Depuis la fraternité de Rodez, sœur Jeanne Pélissier revient sur ses 78 ans de vie consacrée.
Comment as-tu su que tu avais une vocation religieuse? Quels ont été les moments déterminants dans ton choix?

Ah, cela n’a pas été une évidence du jour au lendemain ! C’est vraiment difficile à expliquer… Je suis issu d’une famille chrétienne, mais avec tous les enfants, mes parents ne pouvaient pas nous emmener à l’église chaque dimanche.

Pourtant, ils ont choisi de nous inscrire dans une école catholique, où j’ai suivi des cours de catéchisme et assisté à la messe. La première fois que j’ai vraiment côtoyé la vie religieuse, c’est lorsque ma tante a prononcé ses vœux chez les sœurs de Rodez.

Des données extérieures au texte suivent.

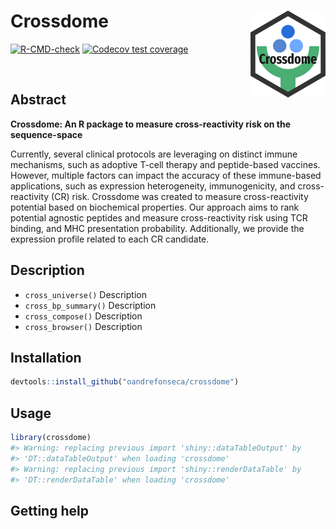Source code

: 
<!-- README.md is generated from README.Rmd. Please edit that file -->

# Crossdome <a href='https://XXX.XXXXXX.org'><img src='man/figures/logo.png' align="right" height="139" /></a>

<!-- badges: start -->

[![R-CMD-check](https://github.com/oandrefonseca/crossdome/workflows/R-CMD-check/badge.svg)](https://github.com/oandrefonseca/crossdome/actions)
[![Codecov test
coverage](https://codecov.io/gh/oandrefonseca/crossdome/branch/main/graph/badge.svg)](https://codecov.io/gh/oandrefonseca/crossdome?branch=main)
<!-- badges: end --> <br>

## Abstract

**Crossdome: An R package to measure cross-reactivity risk on the
sequence-space**

Currently, several clinical protocols are leveraging on distinct immune
mechanisms, such as adoptive T-cell therapy and peptide-based vaccines.
However, multiple factors can impact the accuracy of these immune-based
applications, such as expression heterogeneity, immunogenicity, and
cross-reactivity (CR) risk. Crossdome was created to measure
cross-reactivity potential based on biochemical properties. Our approach
aims to rank potential agnostic peptides and measure cross-reactivity
risk using TCR binding, and MHC presentation probability. Additionally,
we provide the expression profile related to each CR candidate.

## Description

-   `cross_universe()` Description
-   `cross_bp_summary()` Description
-   `cross_compose()` Description
-   `cross_browser()` Description

## Installation

``` r
devtools::install_github("oandrefonseca/crossdome")
```

## Usage

``` r
library(crossdome)
#> Warning: replacing previous import 'shiny::dataTableOutput' by
#> 'DT::dataTableOutput' when loading 'crossdome'
#> Warning: replacing previous import 'shiny::renderDataTable' by
#> 'DT::renderDataTable' when loading 'crossdome'
```

## Getting help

Ma pauvre mère était terrifiée, imaginant perdre sa sœur aînée qui l’avait élevée comme une seconde mère. Mais la supérieure du couvent, les sœurs et même ma tante ont su faire preuve d’une patience et d’une douceur incroyables, dissipant peu à peu les craintes de ma mère. Puis, vers l’âge de neuf ans et demi, j’ai eu l’occasion de rendre visite à ma tante à Rodez. Et vous savez quoi ? Aussi étrange que cela puisse paraître, je me suis senti à ma place au couvent. Et croyez-moi, les religieuses de l’époque, c’était loin d’être la fête comme aujourd’hui ! Je me souviens encore de ce moment où, à l’heure de mon départ, j’ai levé les yeux vers la supérieure, une femme imposante, et lui ai demandé : “Ma mère, est-ce que je pourrais rester avec vous ?” Et sa réponse ? Vous allez rire, elle m’a dit : “Mais voyons, on ne garde pas les petites filles !”

 Une année s’écoule, mais mon désir de rejoindre les sœurs ne s’éteint pas. Je décide alors de leur écrire. Le temps passe, j’écris encore et encore à la mère supérieure : pas de réponse. Un beau jour, la lettre tant attendue est arrivée à la maison : mon cœur battait la chamade ! Les sœurs avaient ouvert une année juvéniste : ainsi, ce cheminement m’a amené à prendre l’habit à 15 ans !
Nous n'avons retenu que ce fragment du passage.